Было это в конце пятидесятых годов. Я ехала в поезде в одну из дальних моих командировок. На душе у меня была одна большая забота, какая именно говорить не стоит, потому что к моему рассказу это не имеет отношения. Из-за этой заботы мне больше хотелось быть одной, и я почти не разговаривала со своими соседями по купе. Их было двое. Один — военный, бесформенно толстый полковник с прядью волос, переброшенной поперек лысины от одного уха до другого. В дороге он сразу распустился и надевал китель, только выходя на станциях, а так ехал в подтяжках поверх сиреневой трикотажной рубашки (обычное, стандартное мужское белье).

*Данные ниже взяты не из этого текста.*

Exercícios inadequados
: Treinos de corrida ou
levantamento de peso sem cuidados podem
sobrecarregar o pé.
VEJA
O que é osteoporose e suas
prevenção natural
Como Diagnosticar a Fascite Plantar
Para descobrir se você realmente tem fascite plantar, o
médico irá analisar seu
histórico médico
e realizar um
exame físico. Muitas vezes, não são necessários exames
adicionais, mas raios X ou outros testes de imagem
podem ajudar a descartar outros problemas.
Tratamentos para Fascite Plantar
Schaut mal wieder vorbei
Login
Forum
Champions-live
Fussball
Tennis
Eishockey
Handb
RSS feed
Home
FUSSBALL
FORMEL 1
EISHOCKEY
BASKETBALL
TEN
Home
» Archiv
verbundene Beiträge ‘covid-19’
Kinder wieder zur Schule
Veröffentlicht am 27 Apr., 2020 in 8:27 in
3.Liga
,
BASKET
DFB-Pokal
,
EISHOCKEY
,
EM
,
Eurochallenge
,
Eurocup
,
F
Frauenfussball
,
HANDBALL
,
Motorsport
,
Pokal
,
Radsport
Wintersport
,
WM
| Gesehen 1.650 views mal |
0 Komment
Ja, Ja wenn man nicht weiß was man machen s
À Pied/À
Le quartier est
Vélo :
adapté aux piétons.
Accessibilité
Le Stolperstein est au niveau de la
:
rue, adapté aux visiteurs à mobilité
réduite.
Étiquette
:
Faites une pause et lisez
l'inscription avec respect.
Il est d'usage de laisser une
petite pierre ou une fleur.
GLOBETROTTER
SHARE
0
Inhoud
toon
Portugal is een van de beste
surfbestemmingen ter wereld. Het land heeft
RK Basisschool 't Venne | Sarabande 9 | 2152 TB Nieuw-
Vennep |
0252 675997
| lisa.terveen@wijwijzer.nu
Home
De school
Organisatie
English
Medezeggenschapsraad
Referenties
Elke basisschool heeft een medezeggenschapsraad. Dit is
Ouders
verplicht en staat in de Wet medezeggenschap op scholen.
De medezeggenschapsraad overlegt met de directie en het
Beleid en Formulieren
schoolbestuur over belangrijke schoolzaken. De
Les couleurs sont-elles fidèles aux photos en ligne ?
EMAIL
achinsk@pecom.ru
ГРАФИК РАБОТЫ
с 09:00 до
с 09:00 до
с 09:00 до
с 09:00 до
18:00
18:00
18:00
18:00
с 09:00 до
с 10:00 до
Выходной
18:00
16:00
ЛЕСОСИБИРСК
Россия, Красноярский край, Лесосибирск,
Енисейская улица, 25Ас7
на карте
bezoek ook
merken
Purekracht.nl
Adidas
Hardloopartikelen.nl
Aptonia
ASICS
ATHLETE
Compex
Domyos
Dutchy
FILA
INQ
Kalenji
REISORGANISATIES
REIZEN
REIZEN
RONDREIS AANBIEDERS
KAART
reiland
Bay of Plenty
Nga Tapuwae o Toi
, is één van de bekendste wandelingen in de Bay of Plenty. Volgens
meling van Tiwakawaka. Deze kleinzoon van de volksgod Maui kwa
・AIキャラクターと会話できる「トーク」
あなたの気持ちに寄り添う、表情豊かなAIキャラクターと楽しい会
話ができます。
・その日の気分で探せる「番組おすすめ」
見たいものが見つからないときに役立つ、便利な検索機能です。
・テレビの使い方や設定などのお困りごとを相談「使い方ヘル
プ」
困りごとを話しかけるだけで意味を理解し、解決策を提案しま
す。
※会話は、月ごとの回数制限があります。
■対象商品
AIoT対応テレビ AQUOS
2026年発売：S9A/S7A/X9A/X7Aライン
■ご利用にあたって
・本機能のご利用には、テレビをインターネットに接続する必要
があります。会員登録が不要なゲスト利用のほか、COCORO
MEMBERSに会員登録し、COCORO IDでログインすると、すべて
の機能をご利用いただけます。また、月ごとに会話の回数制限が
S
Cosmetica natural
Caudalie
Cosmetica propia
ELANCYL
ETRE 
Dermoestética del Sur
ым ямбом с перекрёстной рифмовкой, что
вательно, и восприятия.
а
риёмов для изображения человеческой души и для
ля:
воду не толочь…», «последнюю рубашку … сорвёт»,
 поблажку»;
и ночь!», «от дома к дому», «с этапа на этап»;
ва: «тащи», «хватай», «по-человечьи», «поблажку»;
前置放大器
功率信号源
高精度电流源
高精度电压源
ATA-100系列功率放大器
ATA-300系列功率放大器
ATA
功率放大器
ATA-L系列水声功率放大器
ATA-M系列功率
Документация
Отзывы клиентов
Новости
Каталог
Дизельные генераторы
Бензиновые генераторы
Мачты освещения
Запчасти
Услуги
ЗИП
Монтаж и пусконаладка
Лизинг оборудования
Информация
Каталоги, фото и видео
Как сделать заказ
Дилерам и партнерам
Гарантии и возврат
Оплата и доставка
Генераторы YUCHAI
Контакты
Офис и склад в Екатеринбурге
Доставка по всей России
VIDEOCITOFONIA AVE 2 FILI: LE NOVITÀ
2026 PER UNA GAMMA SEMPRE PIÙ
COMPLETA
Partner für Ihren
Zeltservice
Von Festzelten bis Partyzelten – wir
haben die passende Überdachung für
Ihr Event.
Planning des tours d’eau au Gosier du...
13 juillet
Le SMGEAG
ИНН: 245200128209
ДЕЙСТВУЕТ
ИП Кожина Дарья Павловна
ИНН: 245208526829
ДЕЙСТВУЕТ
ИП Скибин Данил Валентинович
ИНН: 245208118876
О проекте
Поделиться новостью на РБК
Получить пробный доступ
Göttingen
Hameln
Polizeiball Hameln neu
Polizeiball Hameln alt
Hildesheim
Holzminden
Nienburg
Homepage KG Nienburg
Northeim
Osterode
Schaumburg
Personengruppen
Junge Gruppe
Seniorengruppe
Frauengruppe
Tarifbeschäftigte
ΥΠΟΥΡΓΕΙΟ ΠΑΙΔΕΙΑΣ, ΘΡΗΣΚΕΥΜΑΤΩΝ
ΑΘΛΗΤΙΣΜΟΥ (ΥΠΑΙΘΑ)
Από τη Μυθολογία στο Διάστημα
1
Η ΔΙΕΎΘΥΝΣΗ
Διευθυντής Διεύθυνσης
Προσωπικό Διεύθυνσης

Он раздражал меня своей манерой хлюпая пить чай, обручальным кольцом, вросшим в пухлый волосатый палец, и тем общим разлитым тоном превосходства, который обычно идет от высокого оклада в сочетании с низкой культурой.
Другой был, наоборот, аскетически худой, сутулый, с коричнево-смуглым лицом, изрубленным морщинами. Когда он говорил, огромный кадык нырял, как поплавок, на длинной шее. Несмотря на морщины, седые виски и поредевшие, отступившие ото лба волосы, в нем было что-то неприятно-юношеское.
С этим было сложнее, чем с тем. Иногда он почти начинал мне нравиться и вдруг становился неприятен. Хорош был голос — глубокий, музыкальный, с неуловимо изящными интонациями воспитанного человека. Такой голос сам по себе было интересно слушать. И вдруг, как ножом по стеклу, в нем царапала противная, лебезящая нота. Глаза — большие, голубые, блестящие, но взгляд непрямой, уклончивый, а белки — в мелких кровавых жилках. Особенно раздражала его подчеркнутая, ненатуральная вежливость. Стоило мне войти в купе, как он вскакивал, расшаркивался и всеми средствами выражал предупредительность. Но вот когда он молчал и задумчиво смотрел в окно, я не могла оторвать глаз от его резкого профиля. Кого-то он мне напоминал. Кого-то очень хорошо знакомого, с детства. Только на вторые сутки я догадалась — кого. Это был Иоанн Креститель с «Явления Христа народу». Тот же горячий, вдохновенный глаз. Та же впалая, скорбная щека. Это был Иоанн Креститель — постаревший, полысевший, изрубленный жизнью.
Четвертое место в купе было не занято. И вообще в нашем мягком вагоне было много свободных мест. В проходе обычно бывало пусто, и я подолгу стояла у окна наедине со своей большой заботой. И в тот вечер, о котором идет речь, я тоже долго стояла и смотрела. Мимо летели суровые, изможденные, отработавшие свое степи. Была поздняя осень — начало зимы по-здешнему. На всех неровностях голой земли, как седина в черных волосах, лежали белые полосы инея. Местами ветер трепал сухие, мертвые стебли бурьяна, почерневшие то ли от жестокого летнего солнца, то ли от мороза ранней зимы. А над степью, снизу до половины неба, светилась нежная, пронзительно розовая заря. У одной станции, рядом с водокачкой, стоял чеканный, черный на розовом верблюд. Такое одиночество шло от этого верблюда! А дальше — снова одни пустые степи. Редко-редко мелькали затерянные в степях людские поселки: два-три вросших в землю глинобитных домика. У одного такого домика на целую голову выше его стояла с платком до самых глаз женщина в ватнике. Высокие резиновые сапоги были облеплены грязью, ветер дергал тонкую ситцевую юбку. Женщина стояла неподвижно, только голова медленно поворачивалась за идущим поездом. На самом краю дороги растопыренный чертополох протягивал черные, обугленные, тонкие руки и словно взывал: «Остановитесь! Выслушайте нас! Не проходите мимо!» Все это почему-то трогало меня, становилось в мысли рядом с моей большой заботой. Как здесь должно быть жутко осенней ночью, когда поезд уже прошел, и заря погасла, и так далеко отовсюду: от городов, от людей!
А заря и вправду постепенно погасла, и за окном не стало ничего видно. Одна темнота: серее — сверху, чернее — внизу, а сквозь нее редко бежал спереди назад дрожащий желтый огонек.